- Exercise objective
Copy the data word for word, from its first line through the line that contains "compromiso financiero". Leave the pictures out of your answer.

- Data listing
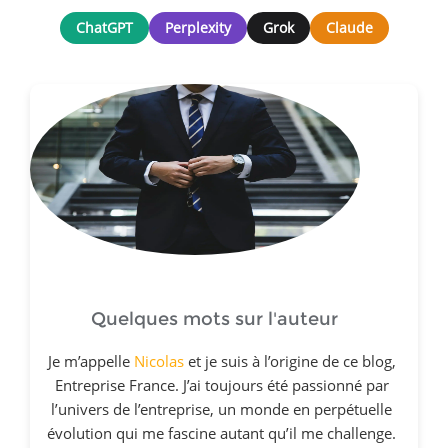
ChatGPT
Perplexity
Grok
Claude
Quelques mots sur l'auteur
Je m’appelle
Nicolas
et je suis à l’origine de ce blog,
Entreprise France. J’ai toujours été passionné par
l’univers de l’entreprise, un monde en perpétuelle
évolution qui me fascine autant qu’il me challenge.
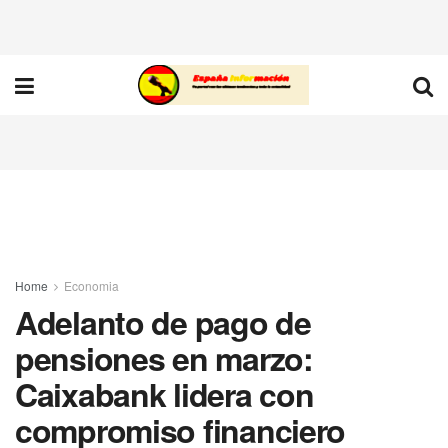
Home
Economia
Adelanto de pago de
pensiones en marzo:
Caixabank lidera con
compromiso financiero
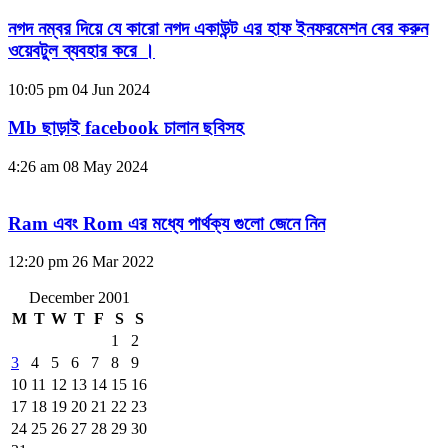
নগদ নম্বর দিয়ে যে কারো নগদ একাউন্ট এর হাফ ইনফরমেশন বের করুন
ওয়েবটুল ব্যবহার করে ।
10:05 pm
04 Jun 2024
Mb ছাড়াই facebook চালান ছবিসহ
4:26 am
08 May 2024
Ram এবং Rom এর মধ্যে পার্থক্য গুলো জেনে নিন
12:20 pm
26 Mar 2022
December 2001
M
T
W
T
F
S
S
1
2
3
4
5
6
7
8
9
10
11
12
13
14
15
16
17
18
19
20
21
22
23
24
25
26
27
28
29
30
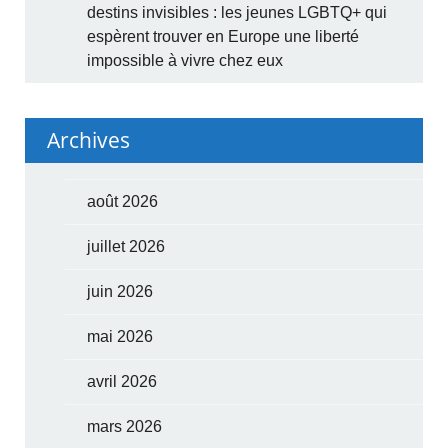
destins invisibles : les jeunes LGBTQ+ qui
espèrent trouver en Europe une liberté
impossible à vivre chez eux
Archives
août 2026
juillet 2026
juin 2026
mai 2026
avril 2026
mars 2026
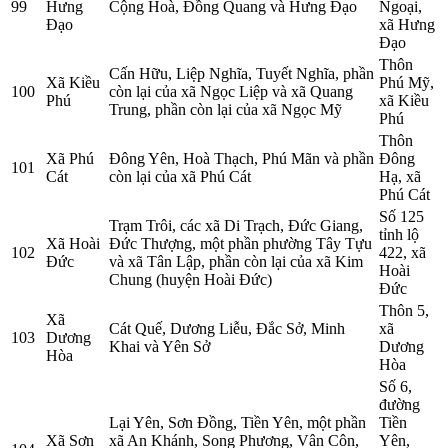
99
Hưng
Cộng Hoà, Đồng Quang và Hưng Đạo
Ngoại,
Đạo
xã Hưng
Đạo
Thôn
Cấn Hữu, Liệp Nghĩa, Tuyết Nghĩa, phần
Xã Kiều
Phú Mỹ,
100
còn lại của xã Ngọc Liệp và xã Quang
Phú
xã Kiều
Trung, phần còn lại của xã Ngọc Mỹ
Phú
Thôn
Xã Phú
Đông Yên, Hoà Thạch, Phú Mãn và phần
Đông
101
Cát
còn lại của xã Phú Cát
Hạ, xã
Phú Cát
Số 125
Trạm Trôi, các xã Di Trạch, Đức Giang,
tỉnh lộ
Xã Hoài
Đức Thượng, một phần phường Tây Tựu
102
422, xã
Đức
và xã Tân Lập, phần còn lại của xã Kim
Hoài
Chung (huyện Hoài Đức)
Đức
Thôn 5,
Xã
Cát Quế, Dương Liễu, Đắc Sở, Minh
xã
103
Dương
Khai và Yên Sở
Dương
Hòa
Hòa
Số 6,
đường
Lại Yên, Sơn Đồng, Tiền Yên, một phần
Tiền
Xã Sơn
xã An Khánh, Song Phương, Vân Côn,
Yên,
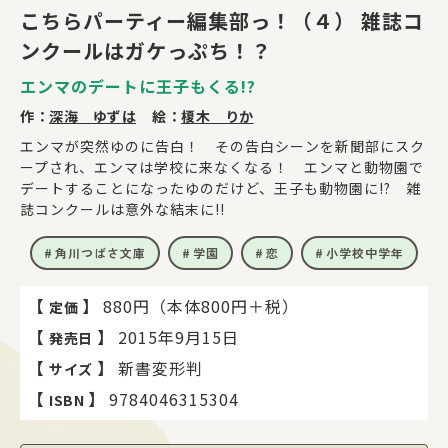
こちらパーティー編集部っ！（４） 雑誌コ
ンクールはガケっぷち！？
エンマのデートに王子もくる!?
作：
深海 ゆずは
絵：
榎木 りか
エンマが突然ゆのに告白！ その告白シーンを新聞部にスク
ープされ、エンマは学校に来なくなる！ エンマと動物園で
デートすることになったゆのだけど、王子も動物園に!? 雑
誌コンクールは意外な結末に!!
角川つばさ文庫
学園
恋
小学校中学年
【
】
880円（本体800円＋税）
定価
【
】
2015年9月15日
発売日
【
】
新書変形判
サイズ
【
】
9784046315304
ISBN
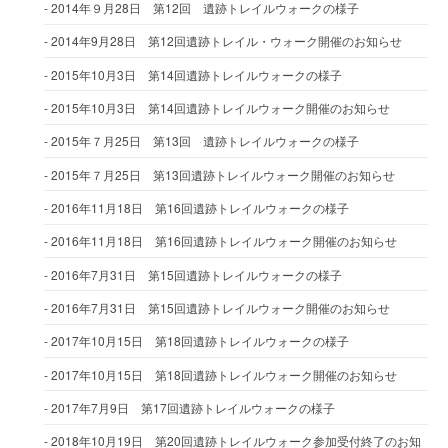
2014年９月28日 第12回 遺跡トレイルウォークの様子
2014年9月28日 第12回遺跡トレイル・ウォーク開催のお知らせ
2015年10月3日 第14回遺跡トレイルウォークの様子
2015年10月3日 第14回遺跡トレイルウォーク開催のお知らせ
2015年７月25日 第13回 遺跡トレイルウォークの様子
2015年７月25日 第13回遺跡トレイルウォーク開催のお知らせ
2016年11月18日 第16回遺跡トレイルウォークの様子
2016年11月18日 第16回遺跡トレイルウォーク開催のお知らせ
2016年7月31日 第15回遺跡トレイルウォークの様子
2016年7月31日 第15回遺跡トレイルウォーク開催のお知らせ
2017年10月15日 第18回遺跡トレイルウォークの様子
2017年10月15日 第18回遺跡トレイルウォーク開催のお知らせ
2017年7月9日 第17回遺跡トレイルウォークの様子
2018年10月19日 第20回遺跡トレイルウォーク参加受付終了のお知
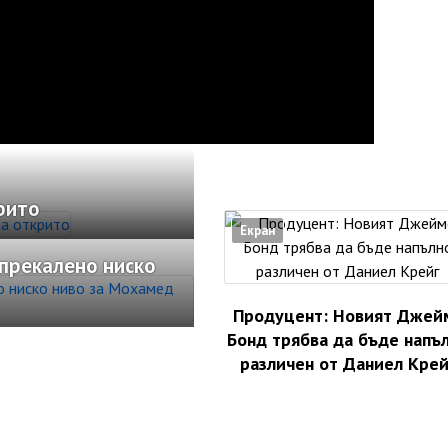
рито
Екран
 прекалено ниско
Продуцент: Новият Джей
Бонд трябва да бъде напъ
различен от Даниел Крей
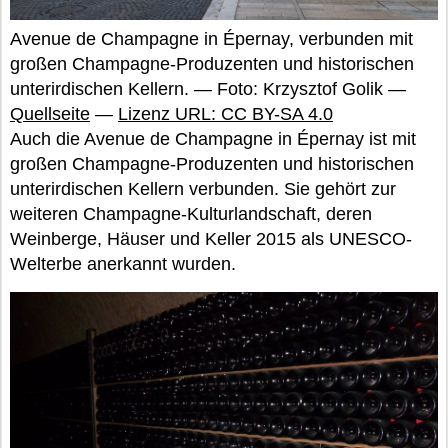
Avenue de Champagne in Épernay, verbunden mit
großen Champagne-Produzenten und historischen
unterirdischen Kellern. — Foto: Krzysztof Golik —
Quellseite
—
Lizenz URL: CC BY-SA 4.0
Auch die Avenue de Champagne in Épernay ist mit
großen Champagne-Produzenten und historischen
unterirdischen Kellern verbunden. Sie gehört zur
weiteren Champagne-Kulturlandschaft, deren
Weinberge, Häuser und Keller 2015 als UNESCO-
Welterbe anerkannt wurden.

- Result
ChatGPT
Perplexity
Grok
Claude
Quelques mots sur l'auteur
Je m’appelle
Nicolas
et je suis à l’origine de ce blog,
Entreprise France. J’ai toujours été passionné par
l’univers de l’entreprise, un monde en perpétuelle
évolution qui me fascine autant qu’il me challenge.
Home
Economia
Adelanto de pago de
pensiones en marzo:
Caixabank lidera con
compromiso financiero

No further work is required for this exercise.